Yoğun bakımda uzun süre kalan hastaların kaslarının eridiğini biliyordum… galiba yaşam tarzı itibarıyla ben de on yıldır yoğun bakımda sayılırım. Fitness ile geçen birkaç antrenmanın ardından bedenimde neredeyse kas diye bir şey kalmamış olduğunu anladım. Neyse ki zaman geçtikçe toparlanmaya ve güçlenmeye başladım… kas ağrıları azalınca bu işi sevmeye de başladım, duruşum değişti. Fitness antrenmanlarını hevesle beklediğim bir gün “ben neden koşmuyorum” diye düşündüm. Ön çapraz bağımda bir sorun olduğu için vaktiyle bir iki deneme yapıp vazgeçmiştim. Dile kolay, 10-12 yıldır hiç koşmamış bir insandım.

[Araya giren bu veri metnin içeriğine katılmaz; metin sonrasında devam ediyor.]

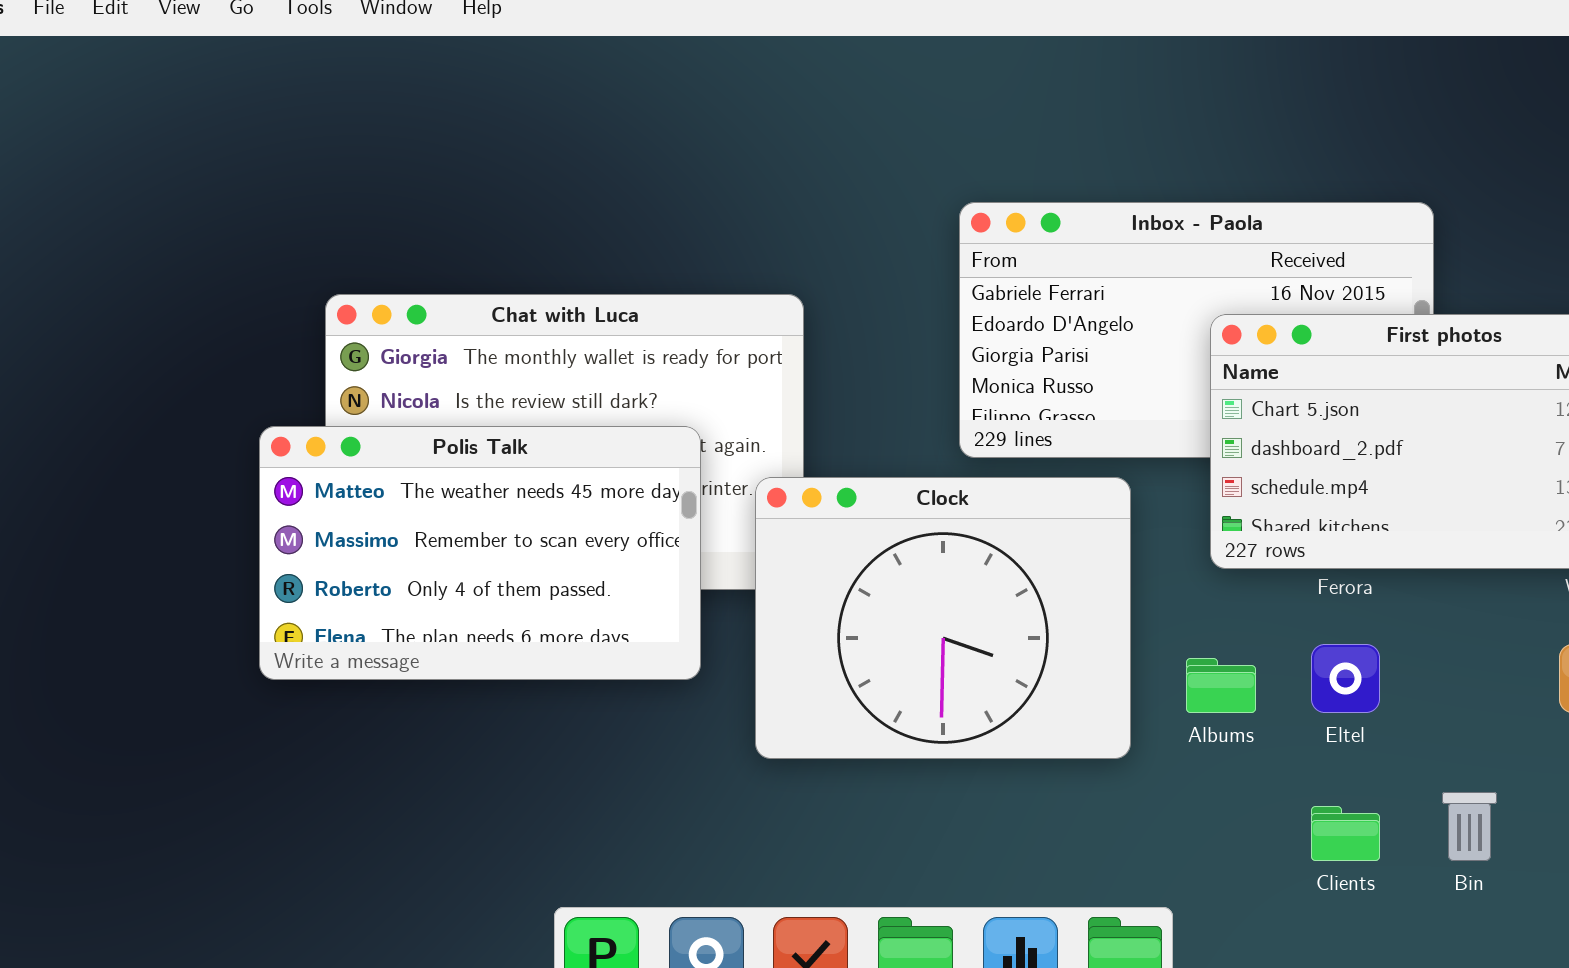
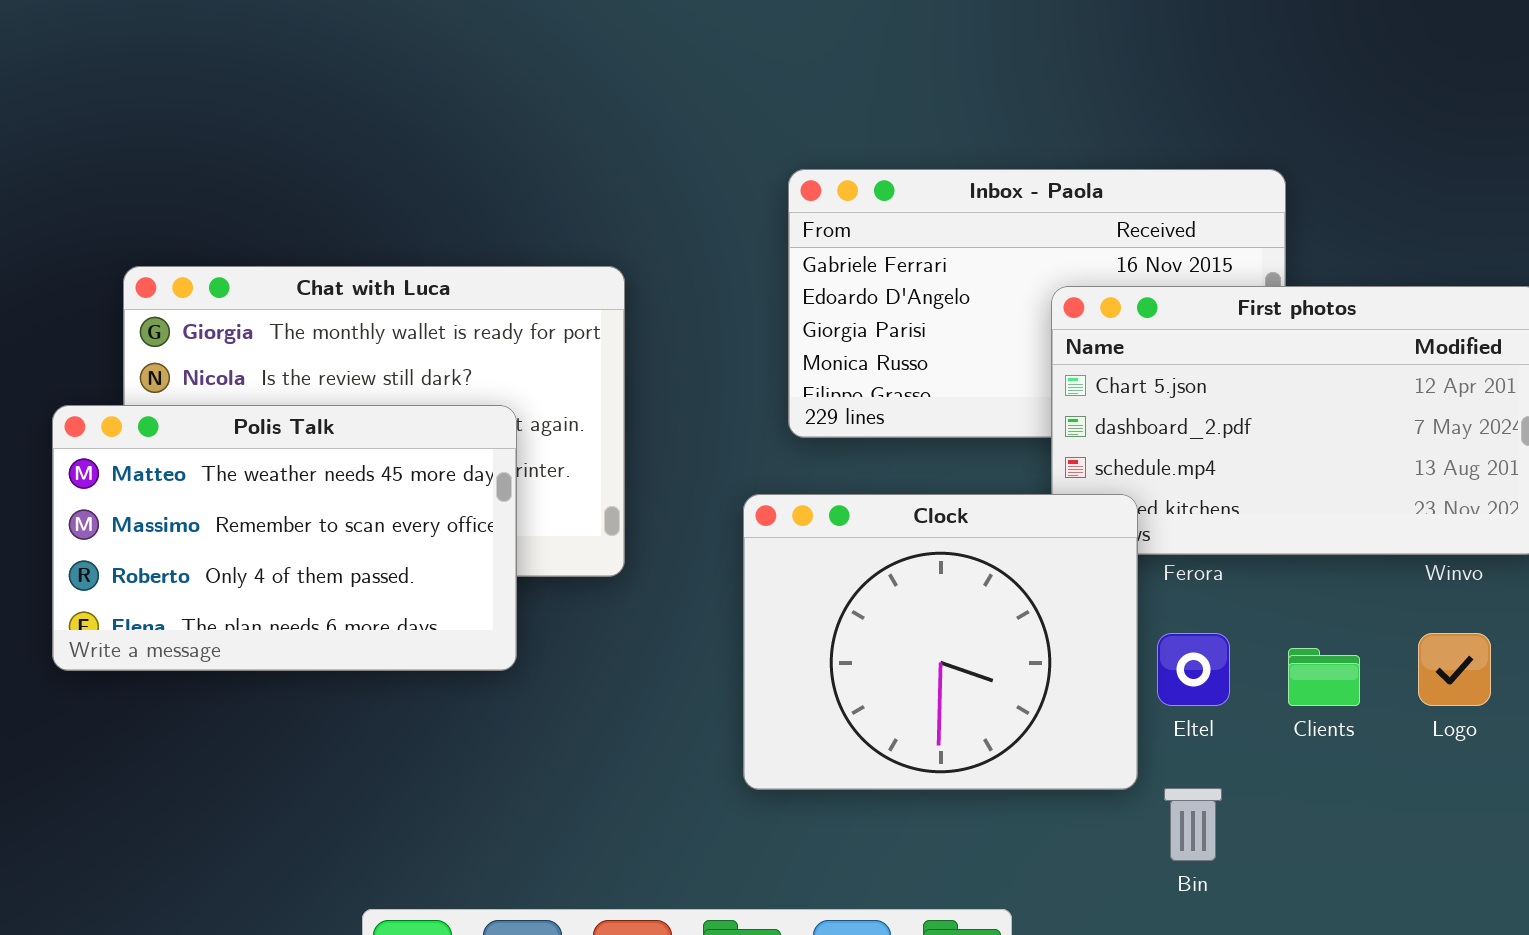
Clock: [755,477,1131,759] -> [743,494,1138,790], moved
Bin: [1442,792,1497,861] -> [1164,788,1222,861], moved
Clients: [1311,806,1380,861] -> [1288,648,1360,706], moved

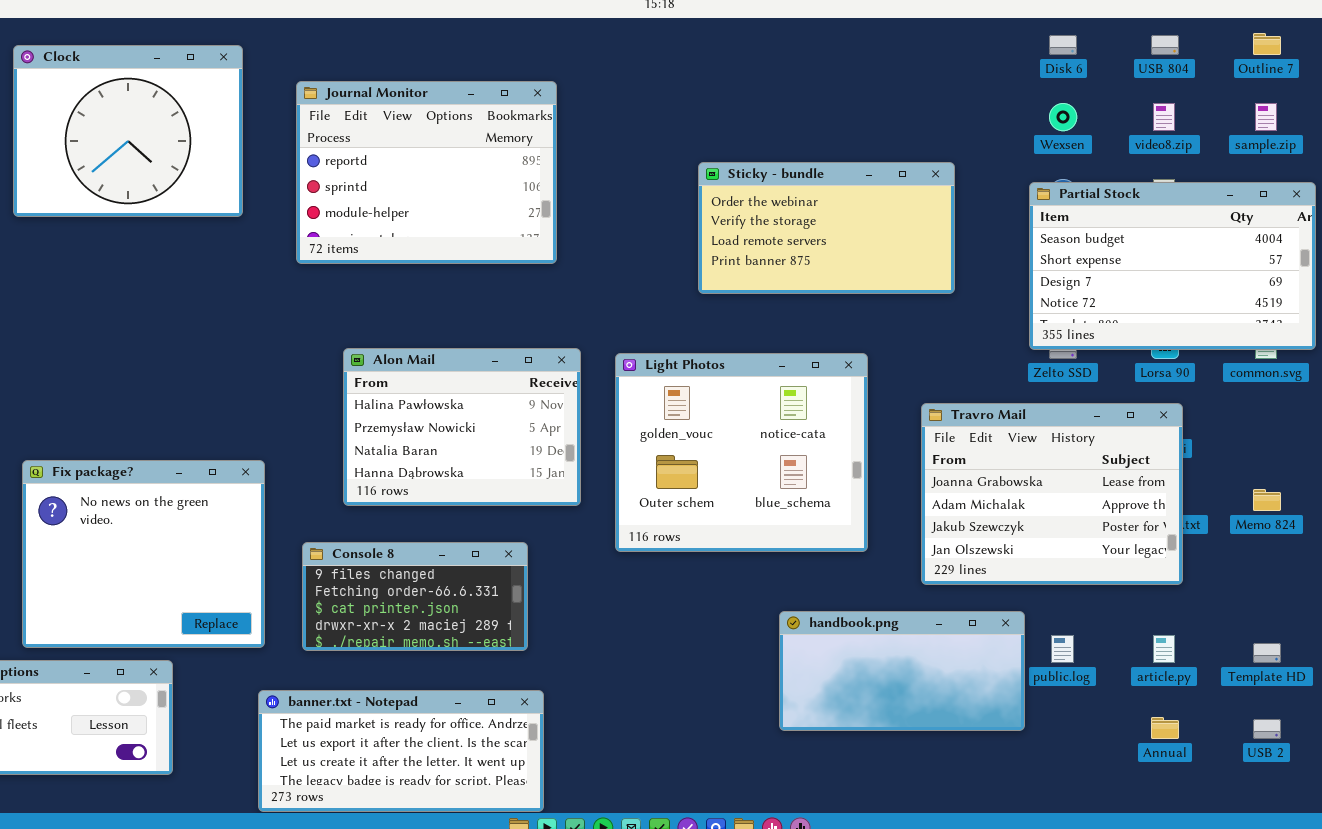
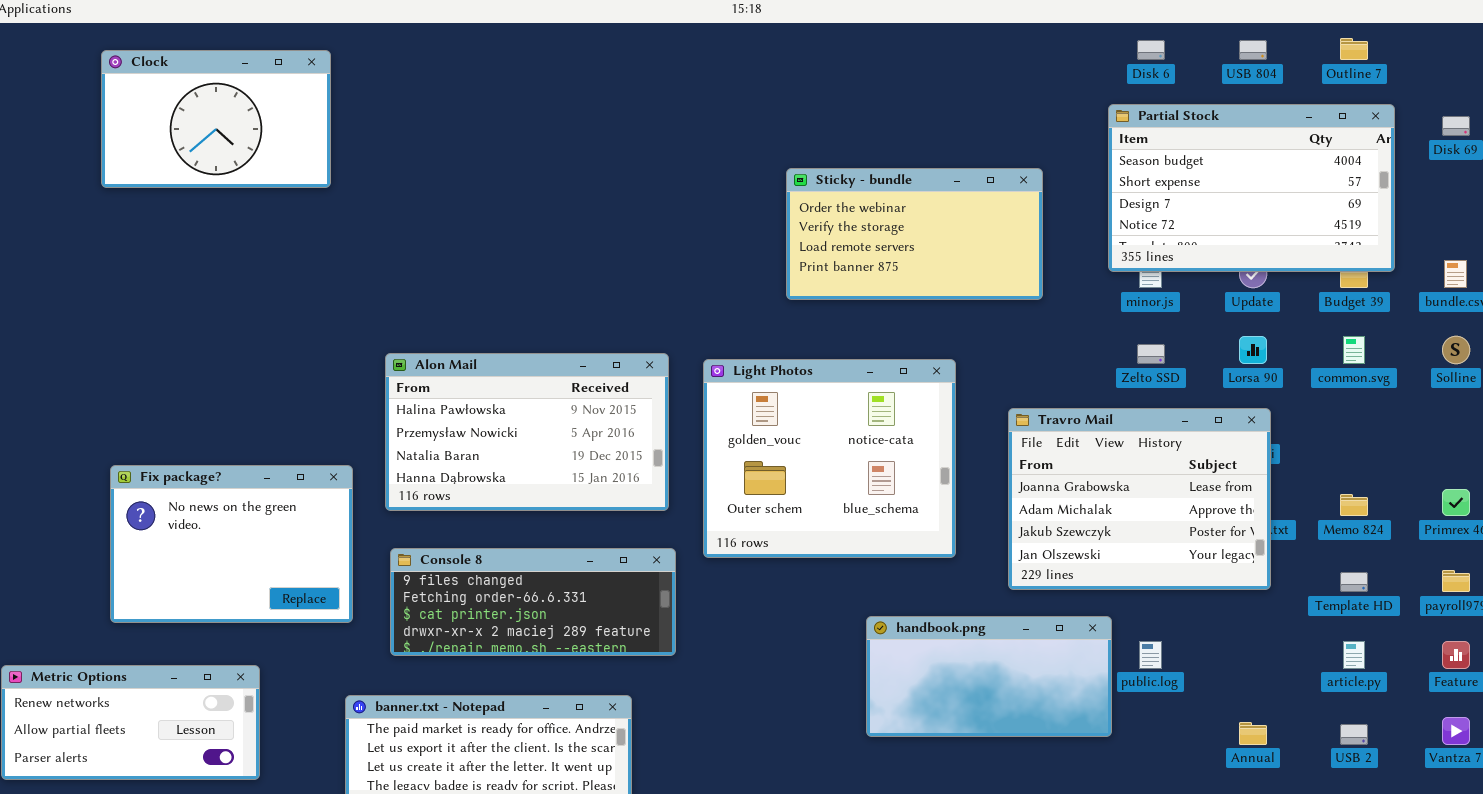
Clock: [13,45,243,217] -> [101,50,331,188], resized
Journal Monitor: [296,81,557,264] -> none, closed
Partial Stock: [1029,182,1316,350] -> [1108,104,1395,272], moved
Alon Mail: [343,348,581,506] -> [385,353,669,511], resized
Fix package?: [22,460,265,648] -> [110,465,353,623], resized
Console 8: [302,542,528,651] -> [390,548,676,656], resized
article.py: [1153,635,1175,663] -> [1343,641,1365,669], moved
Template HD: [1253,643,1281,663] -> [1340,572,1368,592], moved

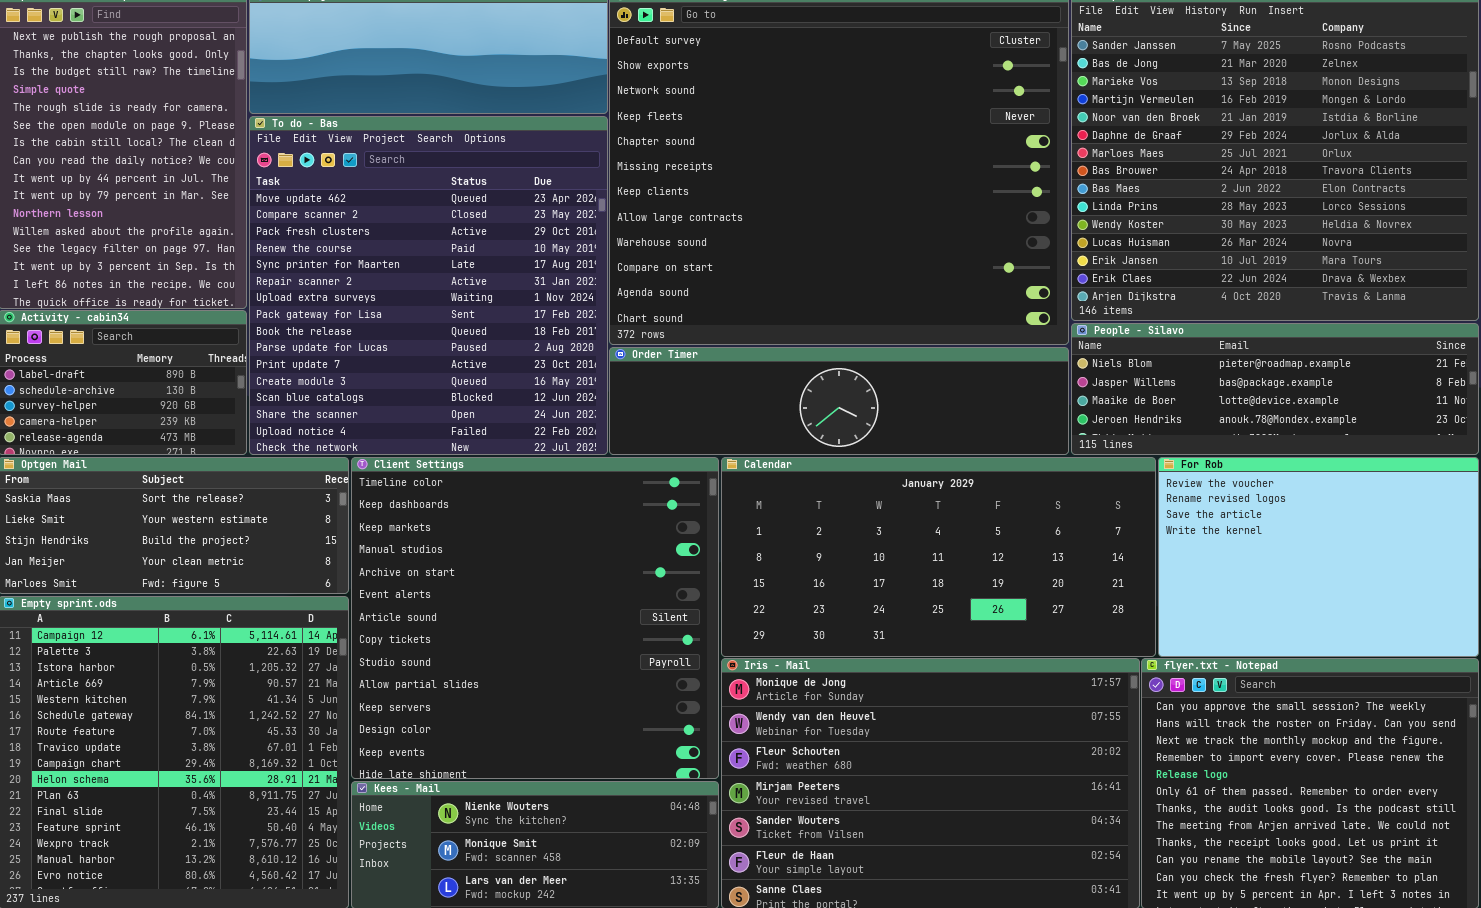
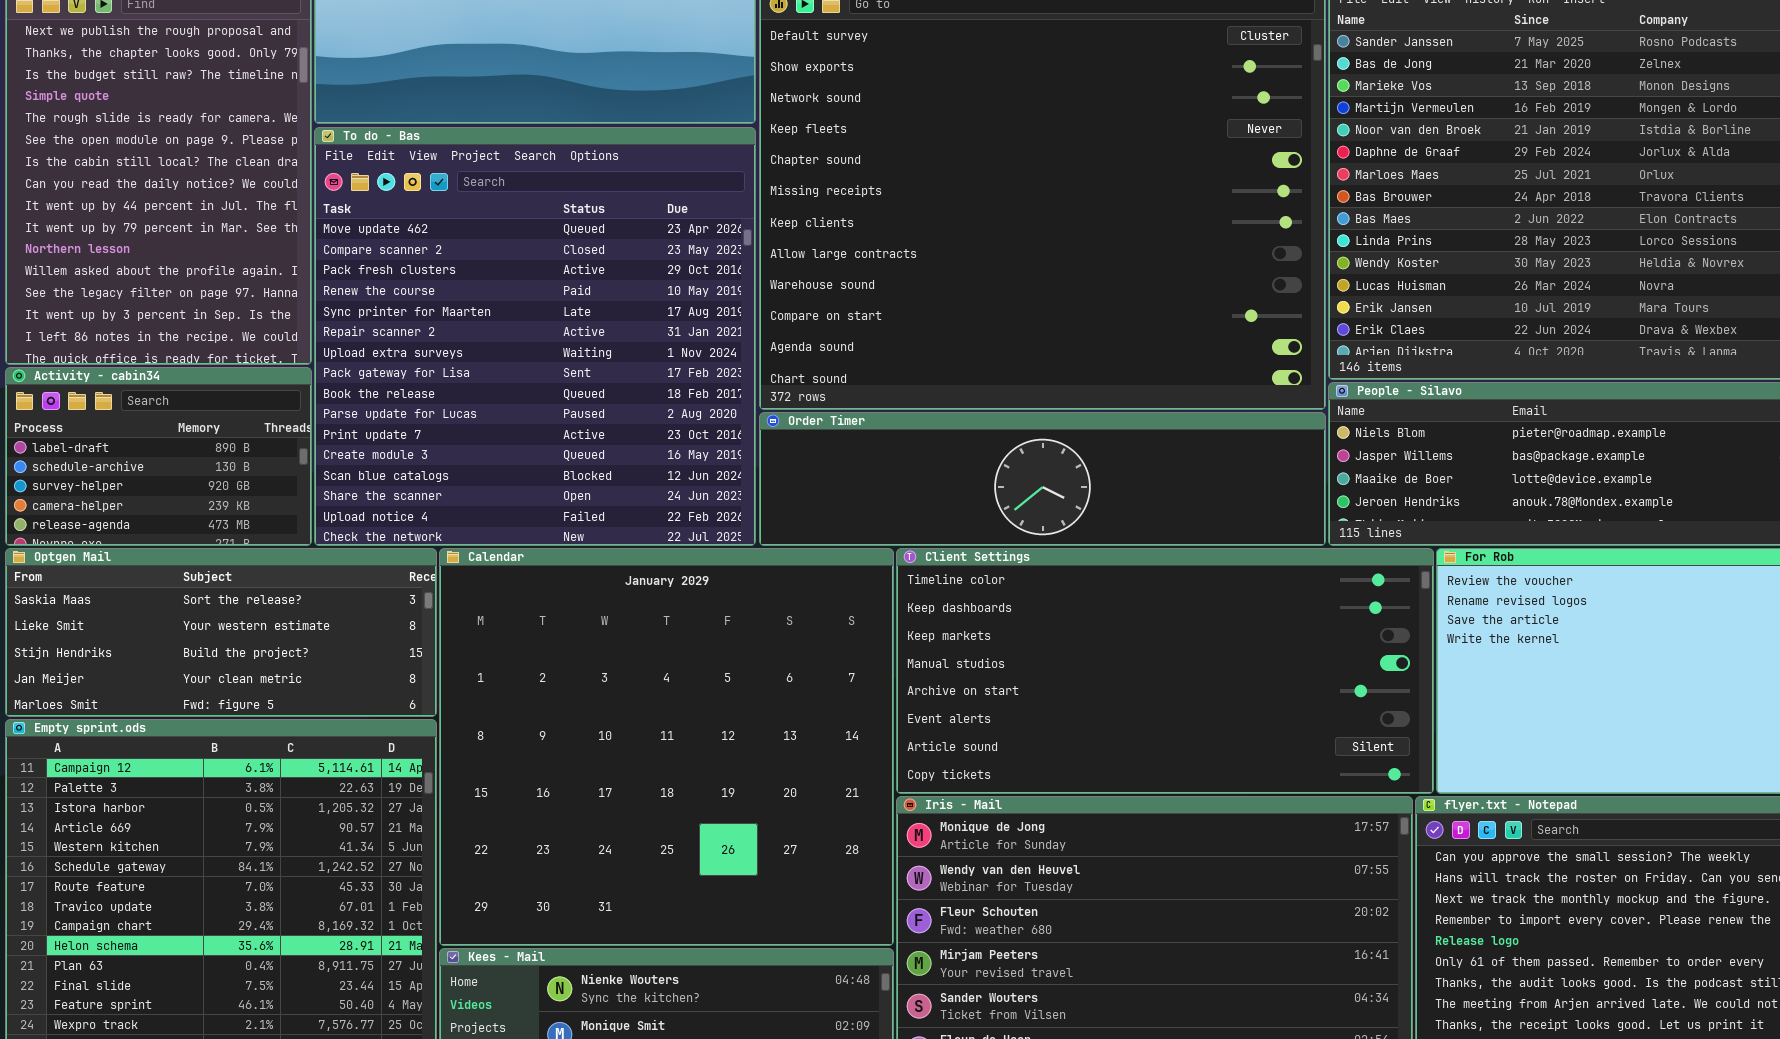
Client Settings: [351,457,719,779] -> [896,548,1434,794], moved, resized
Calendar: [721,457,1156,657] -> [439,548,894,946], moved, resized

Ön çapraz bağ destekli bir dizlik alıp taktım, dizimin etrafını cırt bantlarla sıkı sıkı sarıp bir robocop gibi soluğu pistte aldım. Biraz yürüme, biraz koşma, biraz yürüme, biraz koşma… hep yarısı koşma yarısı yürüme şeklinde önce 3000, sonra 4500 m… başardıkça 6.000’e çıktım. Hep yokuş aşağı koşuyor sonra yokuş yukarı yürüyordum.
Mesafe bir süre sabit kaldı, ama artık daha iyi bir tempoyla, daha rahat koşuyordum. Bunu mümkün kılan şey galiba kilo vermemdi. Bu arada 72 kiloya kadar inmiş ve dizlere düşen yükü epey azaltmıştım. Bir zamanlar bana iyi gelmiş olan glukosamin haplarından alıp her gün bir tane yutmaya başladım. (Ortopedist önermişti, “faydalı olması ihtimali var, ama bir zararı olmadığı kesin” demişti)
İş güzelleşmeye başladı… hayata dönmüş gibiydim. Sonra bir gün yine yokuş aşağı koşarken niye bilmiyorum, içimden gelen bir istekle kollarımı iki yana açtım. Rüzgarı karşıdan alıyor kollarım iki yana açık şekilde koşuyordum… bunu galiba en son 18-19 yaşında yapmışımdır. İşte o an “ben bunu hep yapmalıyım” dedim. Bunu yaparak yaşamalıyım.
Şimdi haftada 3 gün fitness’a devam ediyorum, diğer günler ise -bir aksilik olmazsa- koşuyorum. Genelde haftada 3 x 5K oluyor ve artık gelişmeyi izliyorum. Umarım ciddi bir sakatlık olmaz da sürdürebilirim. Ama olursa yine operasyon olur, fizik tedavi vs’nin ardından galiba yine pistin başına gelirim. Sevdim bu işi :)))
*Bunların bazılarını başka başlıklarda konu geldiğinde, bir şey danışırken vs az biraz yazmıştım. Buraya toplu dursun diye kaydettim. Gelişmeleri, izlenimlerimi düzenli bir şekilde burada tutarım. Belki birilerinin ilgisini çeker, belki birilerini motive eder, belki benim öğrenme sürecim başkalarına da yarar. Moderatörler bir sakınca görmezse koşan insanlara dair gözlemlerimi, eğer yapabilirsem onlarla sohbetlerimi (sohbeti, insanları dinleyip gözlemeyi çok seviyorum) yine burada aktarırım.